Print the text of each row below word for word, leaving out the pictures.
= = = = =
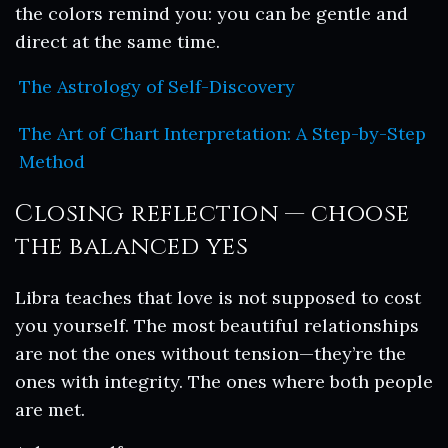
the colors remind you: you can be gentle and
direct at the same time.
The Astrology of Self-Discovery
The Art of Chart Interpretation: A Step-by-Step
Method
Closing reflection — choose
the balanced yes
Libra teaches that love is not supposed to cost
you yourself. The most beautiful relationships
are not the ones without tension—they’re the
ones with integrity. The ones where both people
are met.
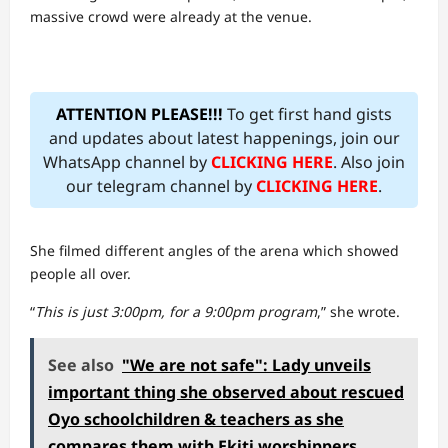
massive crowd were already at the venue.
ATTENTION PLEASE!!!
To get first hand gists
and updates about latest happenings, join our
WhatsApp channel by
CLICKING HERE
. Also join
our telegram channel by
CLICKING HERE
.
She filmed different angles of the arena which showed
people all over.
“
This is just 3:00pm, for a 9:00pm program
,” she wrote.
See also
"We are not safe": Lady unveils
important thing she observed about rescued
Oyo schoolchildren & teachers as she
compares them with Ekiti worshippers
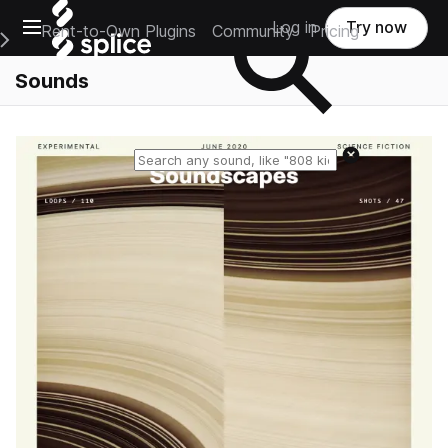
Open main navigation
Log in
Try now
Rent-to-Own Plugins
Community
Pricing
e Main Navigation Menu
Sounds
Reset search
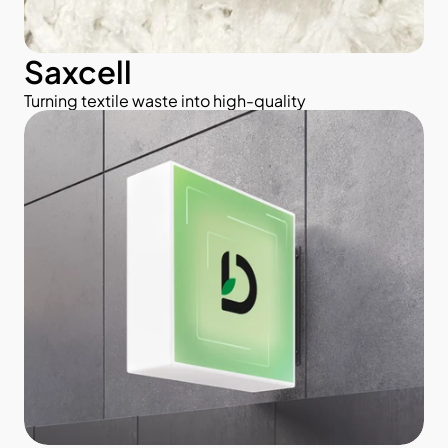
Saxcell
Turning textile waste into high-quality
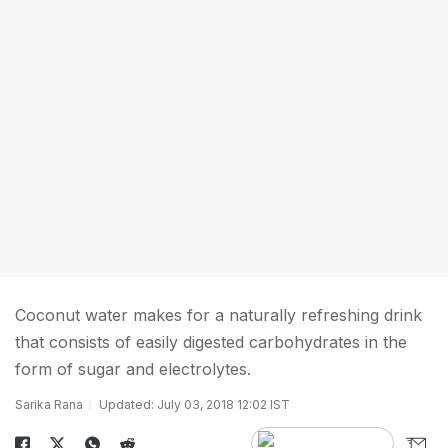
Coconut water makes for a naturally refreshing drink
that consists of easily digested carbohydrates in the
form of sugar and electrolytes.
Sarika Rana
Updated: July 03, 2018 12:02 IST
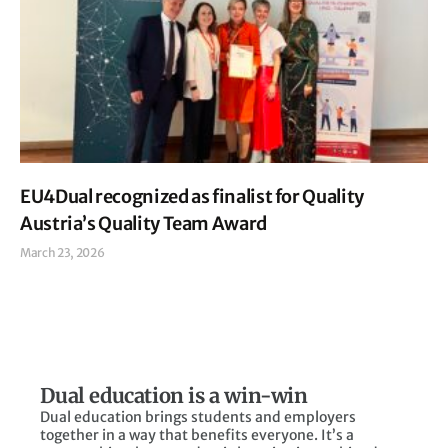
EU4Dual recognized as finalist for Quality
Austria’s Quality Team Award
March 23, 2026
Read More »
Dual education is a win-win
Dual education brings students and employers
together in a way that benefits everyone. It’s a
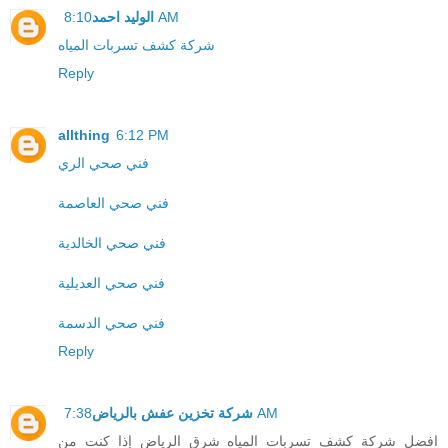
الوليد احمد
8:10 AM
شركة كشف تسربات المياه
Reply
allthing
6:12 PM
فني صحي الري
فني صحي العاصمة
فني صحي الخالدية
فني صحي العديلية
فني صحي الدسمة
Reply
شركة تخزين عفش بالرياض
7:38 AM
افضل شركة كشف تسربات المياه شرق الرياض إذا كنت من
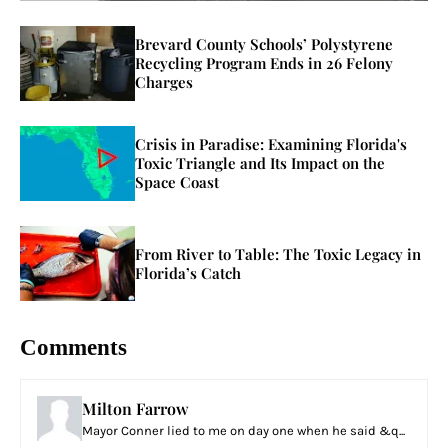
Brevard County Schools’ Polystyrene
Recycling Program Ends in 26 Felony
Charges
Crisis in Paradise: Examining Florida's
Toxic Triangle and Its Impact on the
Space Coast
From River to Table: The Toxic Legacy in
Florida’s Catch
Comments
Milton Farrow
Mayor Conner lied to me on day one when he said &q...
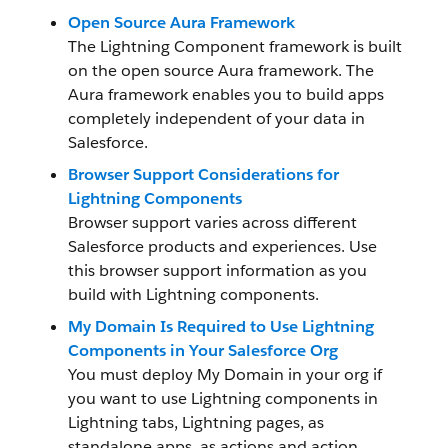
Open Source Aura Framework
The Lightning Component framework
is built
on the open source Aura framework. The
Aura framework enables you to build apps
completely independent of your data in
Salesforce.
Browser Support Considerations for
Lightning Components
Browser support varies across different
Salesforce products and experiences. Use
this browser support information as you
build with Lightning components.
My Domain Is Required to Use Lightning
Components in Your Salesforce Org
You must deploy My Domain in your org if
you want to use Lightning components in
Lightning tabs, Lightning pages, as
standalone apps, as actions and action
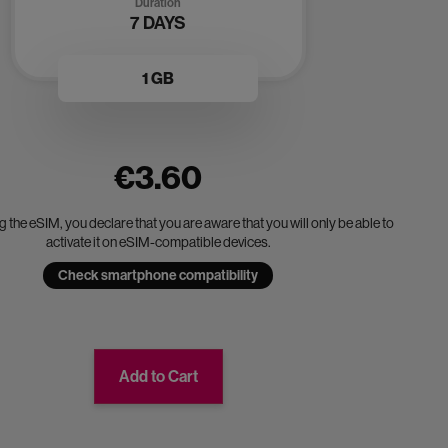
Duration
7 DAYS
1 GB
€3.60
 the eSIM, you declare that you are aware that you will only be able to
activate it on eSIM-compatible devices.
Check smartphone compatibility
Add to Cart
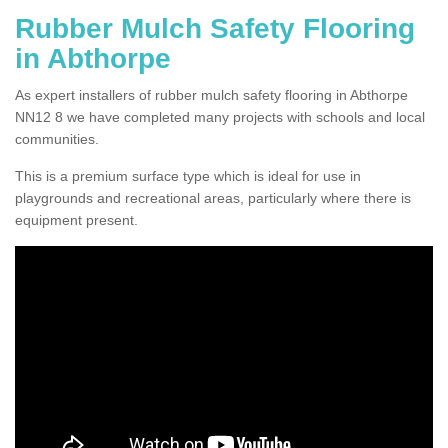
Rubber Mulch Safety Flooring
in Abthorpe
As expert installers of rubber mulch safety flooring in Abthorpe
NN12 8 we have completed many projects with schools and local
communities.
This is a premium surface type which is ideal for use in
playgrounds and recreational areas, particularly where there is
equipment present.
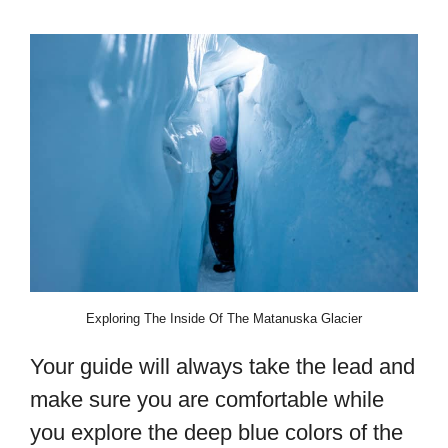
Exploring The Inside Of The Matanuska Glacier
Your guide will always take the lead and
make sure you are comfortable while
you explore the deep blue colors of the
= = = = =
# Problem solution:
the colors remind you: you can be gentle and
direct at the same time.
The Astrology of Self-Discovery
The Art of Chart Interpretation: A Step-by-Step
Method
Closing reflection — choose
the balanced yes
Libra teaches that love is not supposed to cost
you yourself. The most beautiful relationships
are not the ones without tension—they’re the
ones with integrity. The ones where both people
are met.
massive crowd were already at the venue.
ATTENTION PLEASE!!!
To get first hand gists
and updates about latest happenings, join our
WhatsApp channel by
CLICKING HERE
. Also join
our telegram channel by
CLICKING HERE
.
She filmed different angles of the arena which showed
people all over.
“
This is just 3:00pm, for a 9:00pm program
,” she wrote.
See also
"We are not safe": Lady unveils
important thing she observed about rescued
Oyo schoolchildren & teachers as she
compares them with Ekiti worshippers
Open main navigation
Log in
Try now
Rent-to-Own Plugins
Community
Pricing
e Main Navigation Menu
Sounds
Reset search
Saxcell
Turning textile waste into high-quality
Coconut water makes for a naturally refreshing drink
that consists of easily digested carbohydrates in the
form of sugar and electrolytes.
Sarika Rana
Updated: July 03, 2018 12:02 IST
EU4Dual recognized as finalist for Quality
Austria’s Quality Team Award
March 23, 2026
Read More »
Dual education is a win-win
Dual education brings students and employers
together in a way that benefits everyone. It’s a
الوليد احمد
8:10 AM
شركة كشف تسربات المياه
Reply
allthing
6:12 PM
فني صحي الري
فني صحي العاصمة
فني صحي الخالدية
فني صحي العديلية
فني صحي الدسمة
Reply
شركة تخزين عفش بالرياض
7:38 AM
افضل شركة كشف تسربات المياه شرق الرياض إذا كنت من
Brevard County Schools’ Polystyrene
Recycling Program Ends in 26 Felony
Charges
Crisis in Paradise: Examining Florida's
Toxic Triangle and Its Impact on the
Space Coast
From River to Table: The Toxic Legacy in
Florida’s Catch
Comments
Milton Farrow
Mayor Conner lied to me on day one when he said &q...
Open Source Aura Framework
The Lightning Component framework
is built
on the open source Aura framework. The
Aura framework enables you to build apps
completely independent of your data in
Salesforce.
Browser Support Considerations for
Lightning Components
Browser support varies across different
Salesforce products and experiences. Use
this browser support information as you
build with Lightning components.
My Domain Is Required to Use Lightning
Components in Your Salesforce Org
You must deploy My Domain in your org if
you want to use Lightning components in
Lightning tabs, Lightning pages, as
standalone apps, as actions and action
Duration
7 DAYS
1 GB
€3.60
 the eSIM, you declare that you are aware that you will only be able to
activate it on eSIM-compatible devices.
Check smartphone compatibility
Add to Cart
Rubber Mulch Safety Flooring
in Abthorpe
As expert installers of rubber mulch safety flooring in Abthorpe
NN12 8 we have completed many projects with schools and local
communities.
This is a premium surface type which is ideal for use in
playgrounds and recreational areas, particularly where there is
equipment present.
Exploring The Inside Of The Matanuska Glacier
Your guide will always take the lead and
make sure you are comfortable while
you explore the deep blue colors of the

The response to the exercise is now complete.